= Battlemind =

Battlemind is both the mental orientation developed during a combat zone deployment and a program developed at Walter Reed Army Institute of Research (WRAIR) intended to reduce its impact on personal post-deployment issues.

==Mental orientation==
In the definition provided by the U.S. Army Medical Command

"Battlemind is the Soldier's inner strength to face fear and adversity with courage. Key components include:
1. Self confidence: taking calculated risks and handling challenges.
2. Mental toughness: overcoming obstacles or setbacks and maintaining positive thoughts during times of adversity and challenge."
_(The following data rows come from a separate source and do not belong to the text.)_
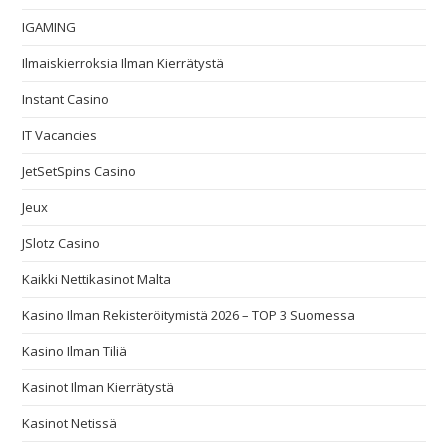
IGAMING
Ilmaiskierroksia Ilman Kierrätystä
Instant Casino
IT Vacancies
JetSetSpins Casino
Jeux
JSlotz Casino
Kaikki Nettikasinot Malta
Kasino Ilman Rekisteröitymistä 2026 – TOP 3 Suomessa
Kasino Ilman Tiliä
Kasinot Ilman Kierrätystä
Kasinot Netissä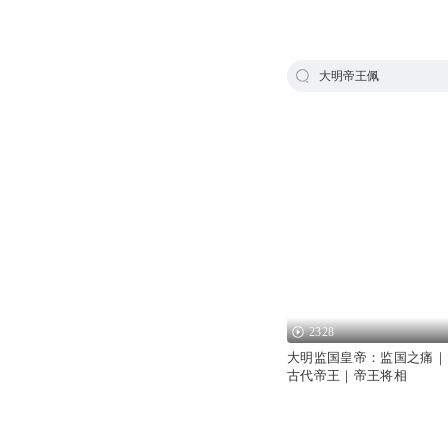
大明帝王佩
2328
大明监国皇帝：监国之痛｜
古代帝王｜帝王将相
The significance of Battlemind in the Medical Command's context is that "Battlemind skills helped you survive in combat, but may cause you problems if not adapted when you get home."

Initial writings on the subject focused on the utility of battlemind while in service, while several recent works focus on treatment and self-help.

==Program==
The first Battlemind product was a mental health post-deployment briefing. It quickly became a training system supporting soldiers and families across the seven phases of the deployment cycle.

The Battlemind system now includes separate pre-deployment training modules for soldiers, unit leaders, health care providers and spouses. Psychological debriefings are given in theater and upon redeployment. There is also a post-deployment module for spouses and several post-deployment modules for soldiers.

==Controversy==
Some veteran groups have expressed concern or curiosity about the effectiveness of the Battlemind program in addressing post traumatic stress disorder.